The Midnight Train (The Midnight World, #2)(25)



‘Why?’

‘Warmth, touch, presence, shared air. It’s the difference between the voice and an echo. You could hear the echo of a song for all time, but it would never beat hearing the song …’

‘Right, but—’

‘And to live life well you need to know when to ignore what is expected of you. Even if it means breaking the rules.’

Suddenly, and seemingly from nowhere, there was Agnes standing over them, straightening her hat as if ready for business. ‘That’s quite enough of that.’

Miss Graham took another inhale of her eternal cigarette. ‘I get the hint.’ And she exhaled a cloud of smoke, behind which she disappeared.

Agnes sat down in the now empty seat, looked down at her lap and smoothed a crease out of her skirt. ‘She really shouldn’t have been here. And you must ignore her radical ideas. She was always in the shop, you know, telling me to stock more communists and miserable French radical theorists. I always told her life is too fragile to deconstruct it all the time. Rules may look boring, but they are there in every novel and painting. They keep things whole. And Miss Graham, well, she found it easy to dismantle …’

‘I always liked her,’ said the Ghost, feeling a flicker of bravery in his disagreement.

Agnes sighed. ‘Well, yes. She was quite charming, I suppose. But think about it … she didn’t opt to become your life guide, did she? No. That was me.’

‘Something I still don’t understand. Why you wanted to help me.’

‘I remembered how you used to come into the shop. So hungry for books. And yet you still turned down the offer of me buying you one. I always remembered that. So I thought this was my chance. To give you a story. Metaphorically speaking.’

‘Well, thank you.’

‘But you are going to have to see the glass as half full. Because that way, when you reach the end of the line, everything will be fine. Eternity is good. I mean, it isn’t life, but J.M. Barrie was right, actually. It’s an awfully big adventure, death. It’s not like this. There is no rush, no timeframe, no fleeting conversations on a train. There are no lessons to learn. Think of the train as the question and the destination as the answer. And the answer is always the feeling you have about your life at the end of the journey.’ She smiled encouragingly and patted his knee. ‘So … best get on with it, eh, Old Bean?’

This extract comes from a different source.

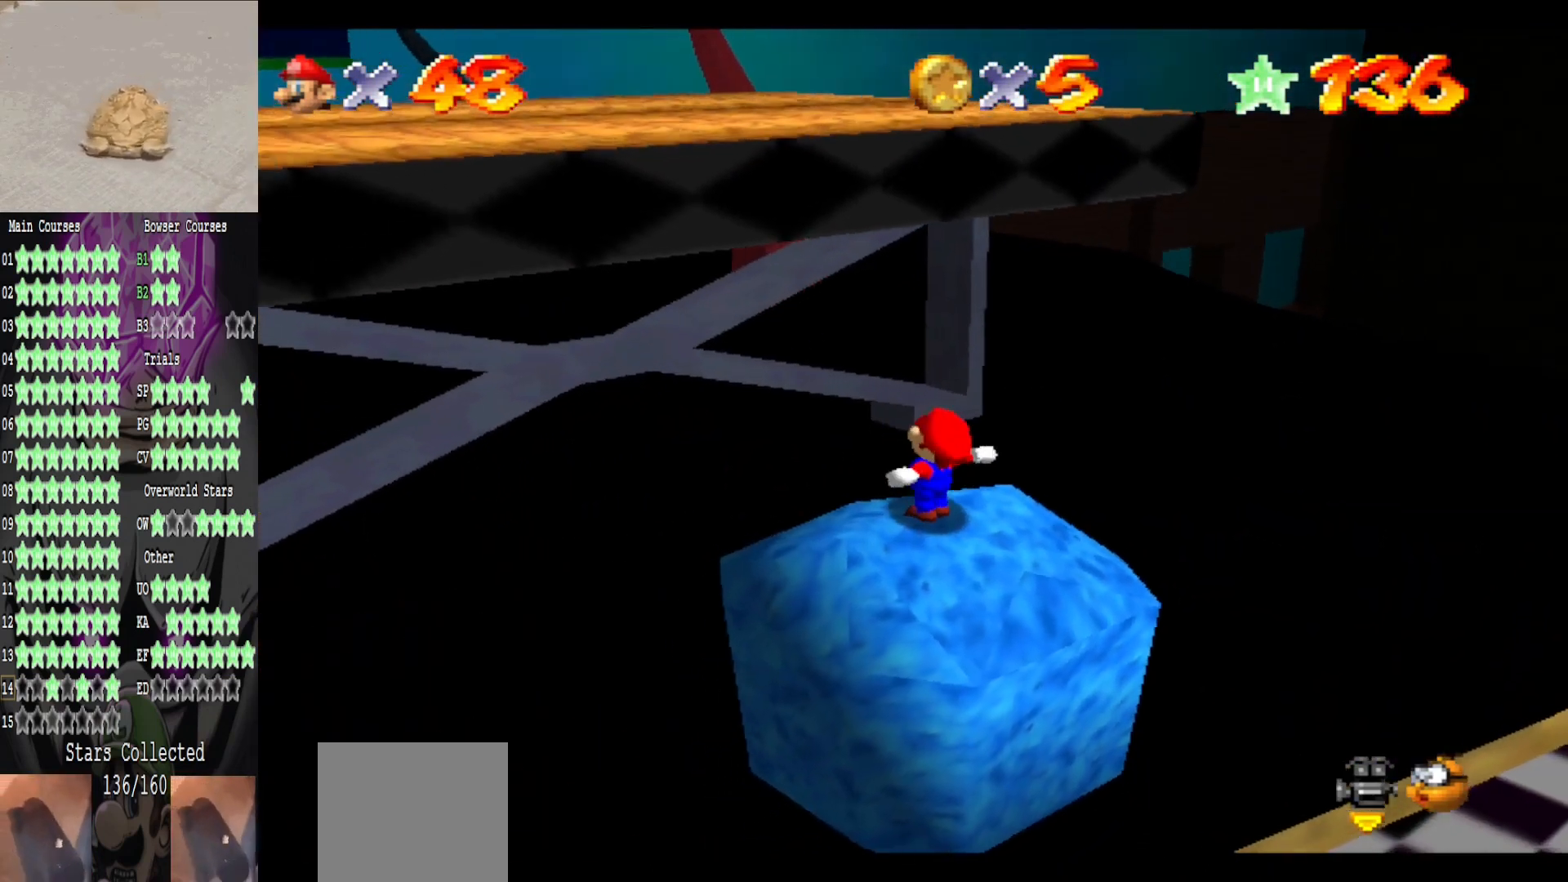
{"buttons": [], "left_stick": "center", "right_stick": "center", "events": []}
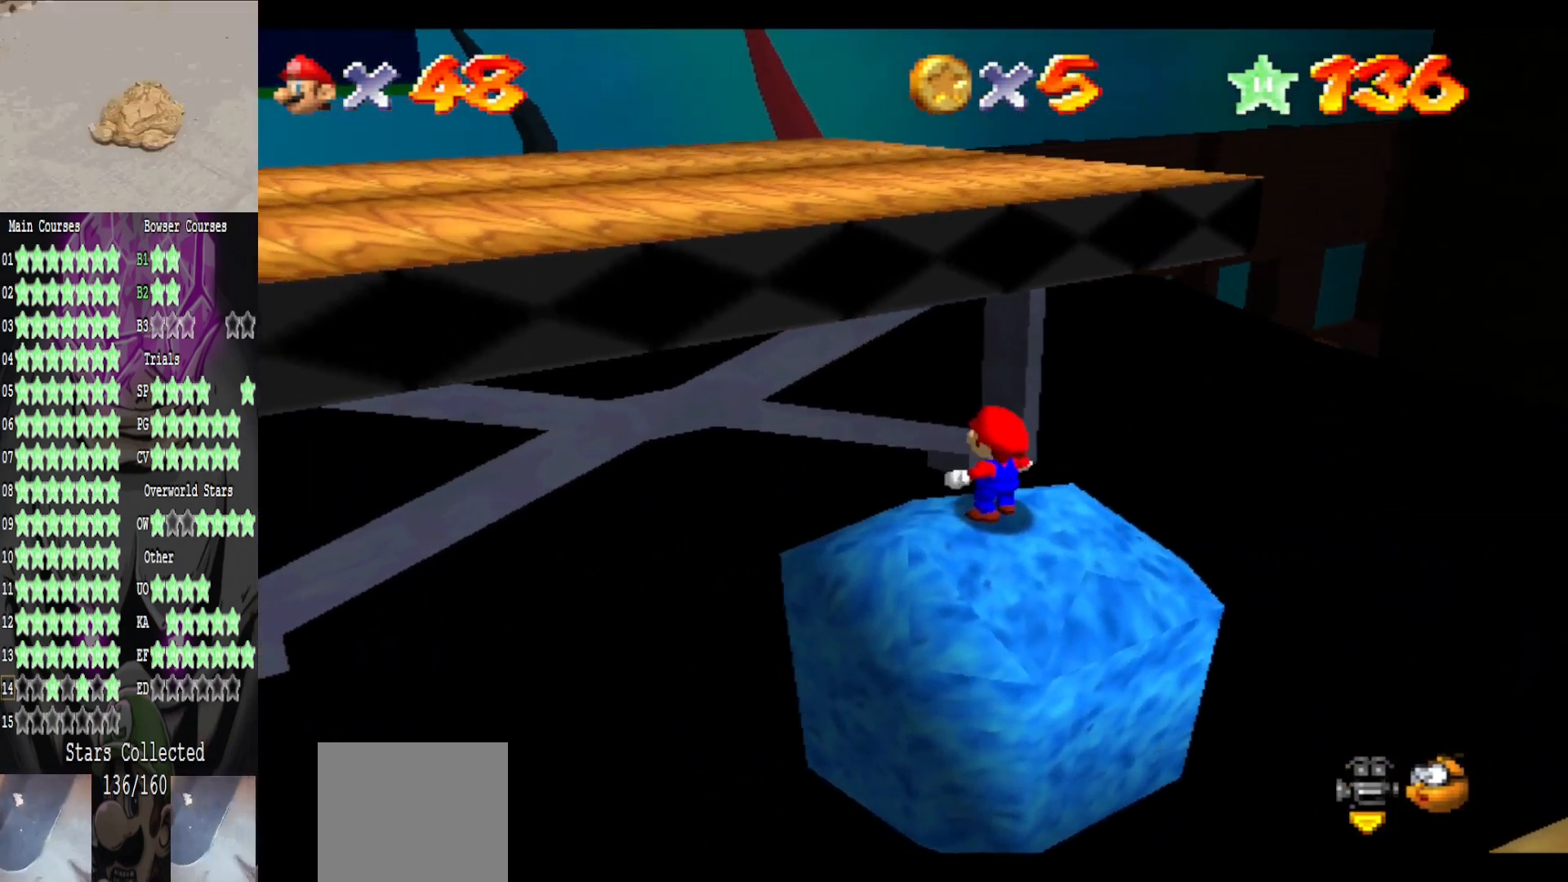
{"buttons": [], "left_stick": "center", "right_stick": "center", "events": []}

Wilbur looked out of the window and saw himself walking past a newsstand for the Daily Mirror. He caught sight of the front page: CASSIUS CLAY NEW BOXING CHAMP!

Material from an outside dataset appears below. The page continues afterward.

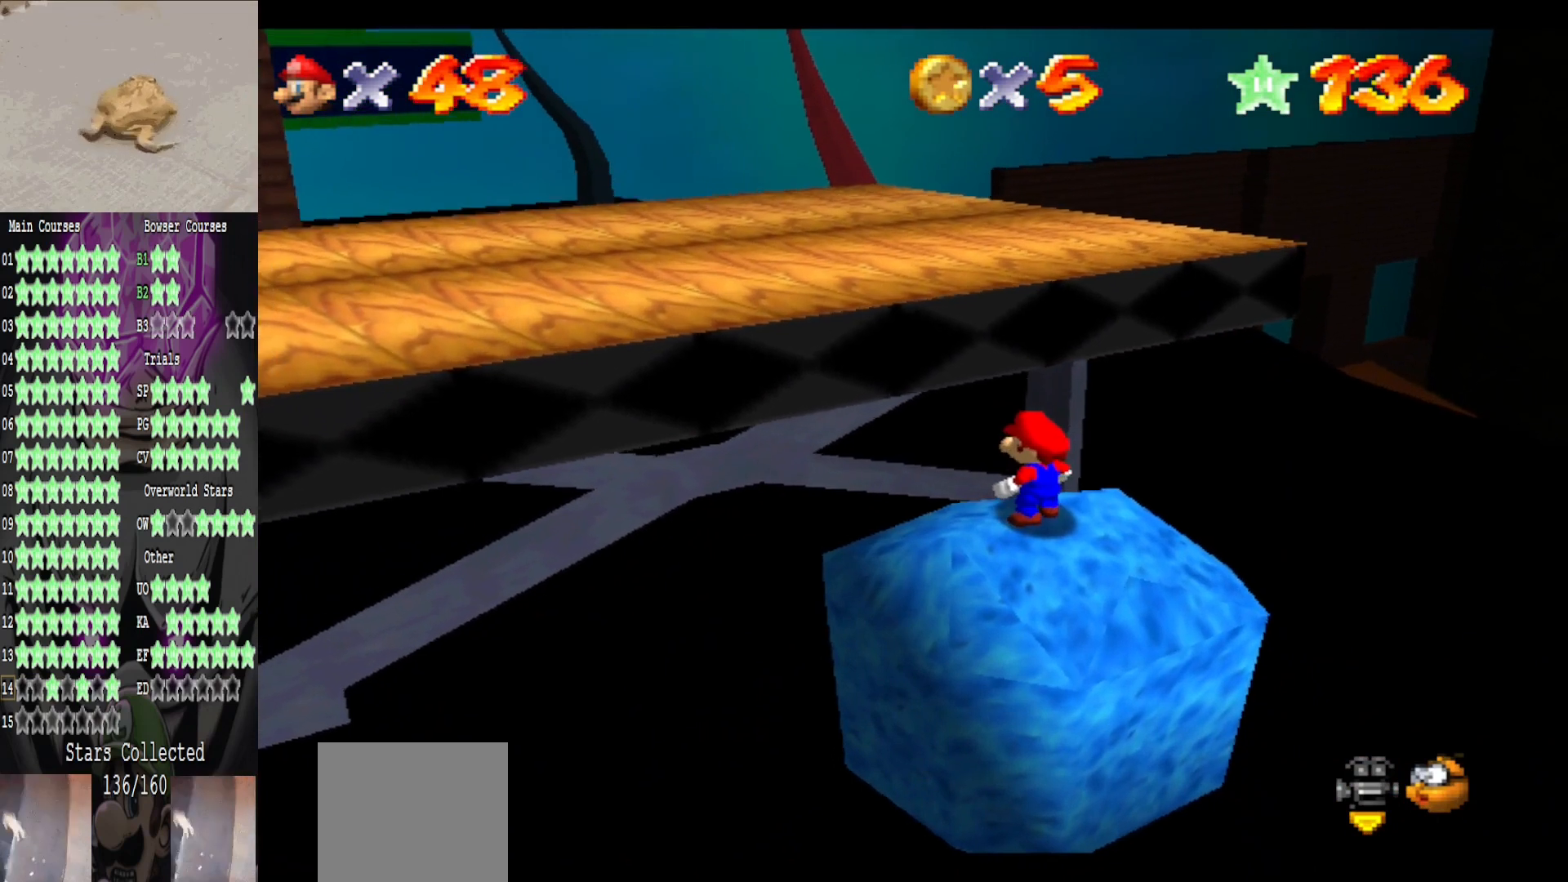
{"buttons": [], "left_stick": "up-left", "right_stick": "center", "events": [[320, "left_stick", "up-left"]]}
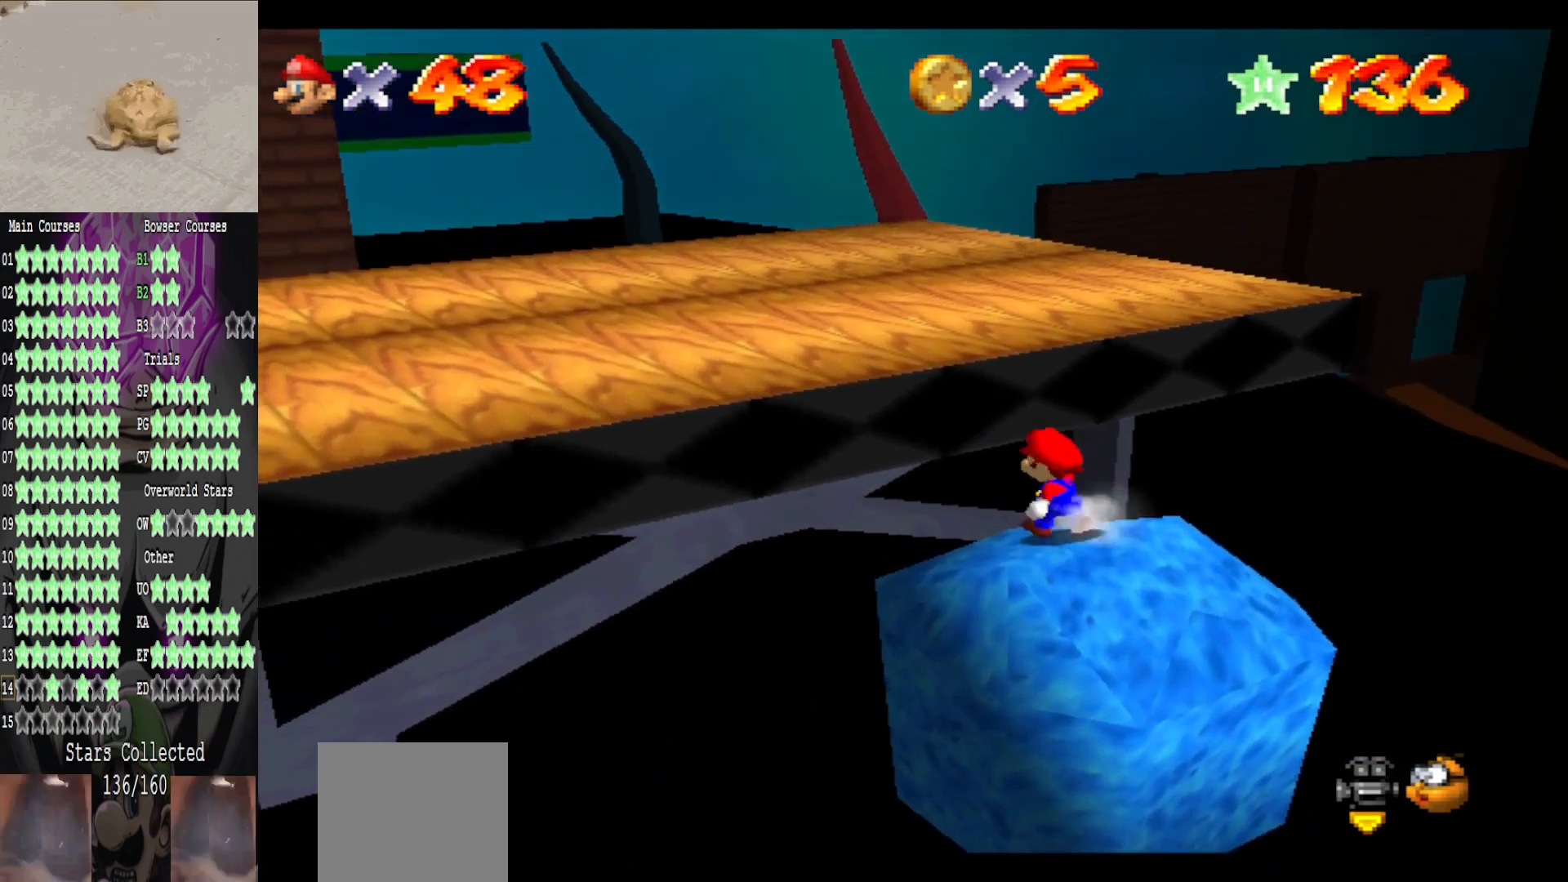
{"buttons": [], "left_stick": "down", "right_stick": "center", "events": [[120, "A", "down"], [480, "A", "up"], [480, "left_stick", "down"]]}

The night was there as well as the day. All in the same sky. Blurring together and intertwining like an abstract painting.

A little further along, his mother was walking down the street carrying some meat from the butcher, with a face on the edge of tears, only forcing a smile as she saw Wilbur leaving the house.

It was getting closer …

Out of the window he saw Dougie arriving home from prison. Then he saw two tickets to the concert lying on the table that had once been a bomb shelter.

He was very nearly there, at the night that changed everything …

The train was slowing towards somewhere he knew he didn’t want to revisit.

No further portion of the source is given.